• _Assigned task_
Present the following entries again, word for word and in full.

Spatial grounding data:
+++
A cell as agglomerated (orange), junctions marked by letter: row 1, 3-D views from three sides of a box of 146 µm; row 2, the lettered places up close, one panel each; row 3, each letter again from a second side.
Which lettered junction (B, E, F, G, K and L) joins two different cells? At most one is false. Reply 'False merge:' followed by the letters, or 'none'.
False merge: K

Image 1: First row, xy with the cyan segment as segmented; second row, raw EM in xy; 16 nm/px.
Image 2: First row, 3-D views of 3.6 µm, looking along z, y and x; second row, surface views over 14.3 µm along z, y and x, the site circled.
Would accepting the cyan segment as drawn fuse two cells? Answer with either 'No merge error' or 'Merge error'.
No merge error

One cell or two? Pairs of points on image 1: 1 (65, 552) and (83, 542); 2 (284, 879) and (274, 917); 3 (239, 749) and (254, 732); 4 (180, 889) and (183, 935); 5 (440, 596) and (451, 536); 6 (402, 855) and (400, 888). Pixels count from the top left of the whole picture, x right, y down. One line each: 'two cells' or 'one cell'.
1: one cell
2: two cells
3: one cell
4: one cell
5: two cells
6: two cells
+++
• _Answer box_
A cell as agglomerated (orange), junctions marked by letter: row 1, 3-D views from three sides of a box of 146 µm; row 2, the lettered places up close, one panel each; row 3, each letter again from a second side.
Which lettered junction (B, E, F, G, K and L) joins two different cells? At most one is false. Reply 'False merge:' followed by the letters, or 'none'.
False merge: K

Image 1: First row, xy with the cyan segment as segmented; second row, raw EM in xy; 16 nm/px.
Image 2: First row, 3-D views of 3.6 µm, looking along z, y and x; second row, surface views over 14.3 µm along z, y and x, the site circled.
Would accepting the cyan segment as drawn fuse two cells? Answer with either 'No merge error' or 'Merge error'.
No merge error

One cell or two? Pairs of points on image 1: 1 (65, 552) and (83, 542); 2 (284, 879) and (274, 917); 3 (239, 749) and (254, 732); 4 (180, 889) and (183, 935); 5 (440, 596) and (451, 536); 6 (402, 855) and (400, 888). Pixels count from the top left of the whole picture, x right, y down. One line each: 'two cells' or 'one cell'.
1: one cell
2: two cells
3: one cell
4: one cell
5: two cells
6: two cells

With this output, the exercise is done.